-- 引用文 --
====

しかし、実はこれが店が弱体化し、負の連鎖へ導く入口になるというのはあまり知られてないかもしれません。
なぜ荒利率をもとめるのか?
先ほどにも示したように売上高が通常時なら荒利率を上げれば荒利高も上がります。
これはこれで理にかなったことなので異論、問題はありません。
売上高 × 荒利率 = 荒利額 の公式は誰がみても疑いようのないものです。
そのうちの一つを挙げれば全体が上がるというのは間違いではありません。
そして複数店舗あるときにその店がうまくやっているかどうかをみる指標が荒利率なのです。
つまり、より少ない仕入れ(金額)で最大の効果すなわち売上高をあげてるかどうかの指標が荒利率になります。
能力の高い店ほど荒利率は高くなる傾向にあります。
規模も違うお店の荒利額を基準にして、うまくやっているかどうか判断するのは少し厄介ですね。
率ならお店の規模関係なしに判断できる基準になります。
ちなみにここでいう率は効率のことですね。
より少ない労力でより大きい効果を出せたらいいわけです。
それでみる方が本部は見やすいわけです。
そんなこともあって一律に全店舗の能力を見る指標として荒利率で比べるということがスーパーマーケットの本部でよくされているのです。
で、指示を出す本部も慢性化して荒利率しかいわなくなることが結構多いのです。ロスを減らせも一緒のことです。
口癖のように荒利率を上げろ、ロスを減らせといってしまいには荒利額のことは問題にしなくなったりします。
理屈で考えれば荒利額を上げるために荒利率を問題にしなければならないのですが現場では荒利額を二の次にして荒利率しかいわないことがよくあるのです。
ただ、これは先ほども言いましたが通常時かまたは順調に売り上げが伸びているときに強調すべき指標なのです。
ところが売上高がダウントレンドの時でもそれを強要する人がいるのです。
売上高がなんらかの原因で頭打ちになり上がる状況でないときに計画の荒利額を確保しようとして荒利率を上げろというわけです。
これは最悪なことなのです。これをすると間違いなく売上高はさらに落ちていきます。
会議などでもいかにももっともらしく声高に行ったりするのですが意味をわかってないです。
なぜならば、よほど数値コントロール能力が高い人以外はまともに対処できないからです。
荒利率をあげようとすると売上高が下がる理由
売上が下がっているときに本部が荒利率を強調すると店は何をするかを見てみましょう。
- 売場に商品を出さなくなる ・・・ 出さなければロスは出ないと考える。
- 仕入れを減らす ・・・ ロスを怖がって仕入れ自体しない。
- 夕方商品が欠品して棚が空いていても補充しない ・・・ 出せばロスにつながる。
と、こんな風に売上をあげることよりロスを減らして荒利率をあげようとするのです。
もちろん本部にはわからないようにします。簡単にいうと積極的なことは何もしなくなるのです。
確かにこれは好ましいとはいいがたいことだと思います。
ただこれは現場ばかり責めるわけにはいかないように思います。

====

-- 提供資料 --
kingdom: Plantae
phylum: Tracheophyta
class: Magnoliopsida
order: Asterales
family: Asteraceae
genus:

====

-- 作業指示 --
1. 引用文のうち、「会議などでもいかにももっとも」から「夕方商品が欠品して棚が空いていても補充しない ・・・ 出せばロスにつながる。」まで(「夕方商品が欠品して棚が空いていても補充しない ・・・ 出せばロスにつながる。」も含む)を、一字一句違えずに書き写してください。
2. 引用文にある「率ならお店の規模関係なしに判断できる基準になります。」という一文を英語に訳してください。
3. 次の(a)~(c)がそれぞれ引用文の内容と合っているかどうかを「はい」か「いいえ」で答え、判断の根拠となる引用文の言葉をそのまま引用してください。
(a) 能力の高い店ほど荒利率は低くなる傾向がある。
(b) 売上が下がっているときに本部が荒利率を強調すると、店は夕方に商品が欠品して棚が空いていても補充しないことがある。
(c) スーパーマーケットの本部では、全店舗の能力を見る指標として荒利率で比べることがよく行われている。
ここに示した資料は、引用文とは別個のものです。

-- 解答 --
1.
会議などでもいかにももっともらしく声高に行ったりするのですが意味をわかってないです。
なぜならば、よほど数値コントロール能力が高い人以外はまともに対処できないからです。
荒利率をあげようとすると売上高が下がる理由
売上が下がっているときに本部が荒利率を強調すると店は何をするかを見てみましょう。
- 売場に商品を出さなくなる ・・・ 出さなければロスは出ないと考える。
- 仕入れを減らす ・・・ ロスを怖がって仕入れ自体しない。
- 夕方商品が欠品して棚が空いていても補充しない ・・・ 出せばロスにつながる。

2. A rate serves as a criterion for judgment regardless of a store's size.

3.
(a) いいえ。「能力の高い店ほど荒利率は高くなる傾向にあります。」
(b) はい。「夕方商品が欠品して棚が空いていても補充しない」
(c) はい。「一律に全店舗の能力を見る指標として荒利率で比べるということがスーパーマーケットの本部でよくされているのです。」